Hamilton, 27, is in Temple’s clinical psychology program and recently gained nationwide notoriety when her research on teenage girls’ stress and depression, based on rumination, was published in the Journal of Clinical Psychological Science and then picked up by major news outlets like, Yahoo!, NBC and ABC.

She’s no stranger to seeing her research published — she had six publications in total before she started graduate school in 2011. Two years later was the first time she had a first-author paper published, meaning she spearheaded the research, in the Journal of Clinical Child & Adolescent Psychology.

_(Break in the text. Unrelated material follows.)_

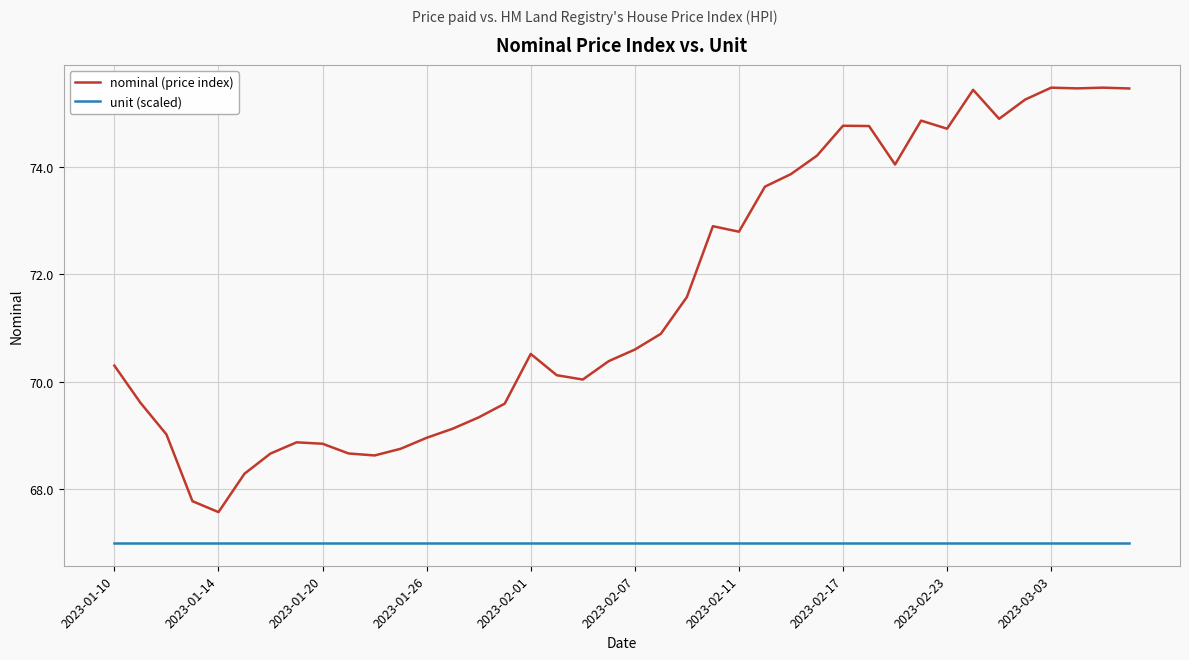

Which series has the widest spread of values?

nominal (price index)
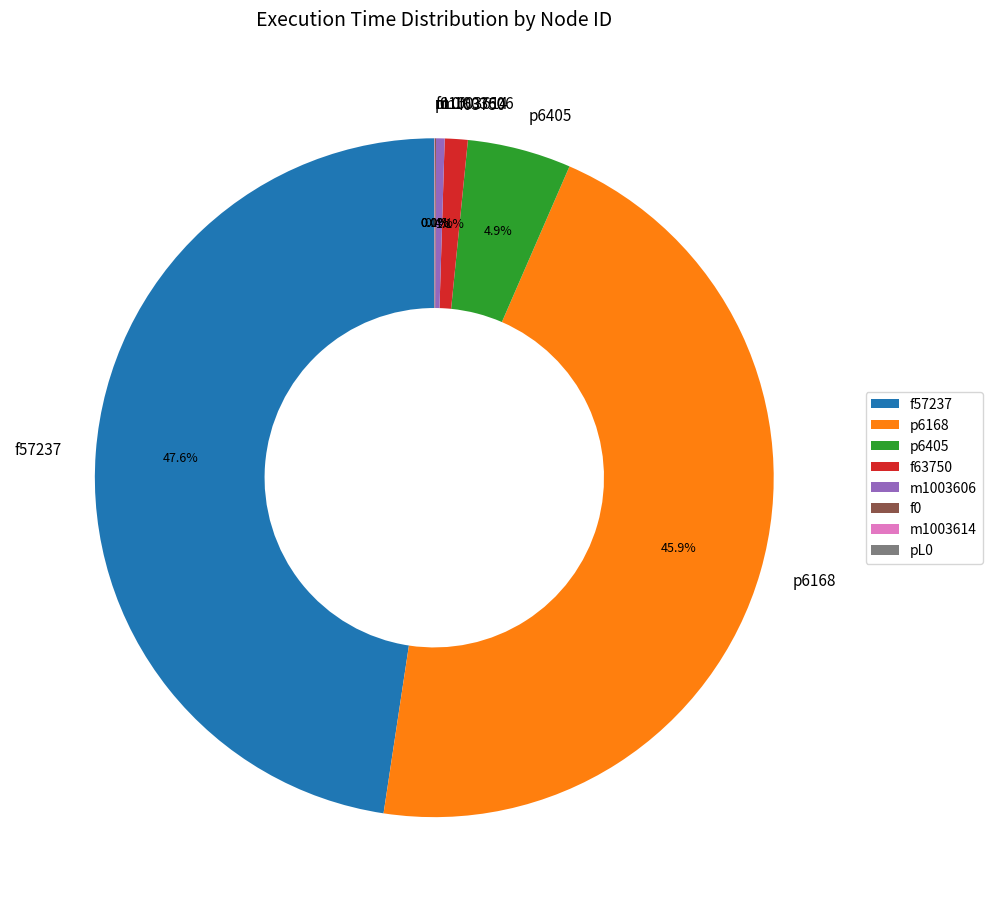

Which slice is the largest?

f57237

To research her most recent topic, she focused on a study that had 400 adolescents, ages 12-13, come into a Temple lab for regular assessments, like interviews, questionnaires and a life event inventory.

From there, Hamilton looked at different types of stressful events and related them to the development of cognitive vulnerabilities. “Those thinking patterns can lead to depression,” she said, “and so what we don’t know a lot about is how those patterns start to form.”

According to Hamilton, women tend to ruminate, or think deeply about something, more than men. Also, around age 15, a gender difference in depression begins to start, so Hamilton wanted to find out why.

“We know that girls ruminate more later in life and experience more stressful events during adolescent years,” she said. “I said that maybe girls experience more stressful events which then leads to greater rumination, which then leads to more depressive symptoms among girls.”

He research found that girls were exposed to more types of events that ultimately lead to a greater tendency to ruminate. “It’s exciting to find something that makes sense,” she said.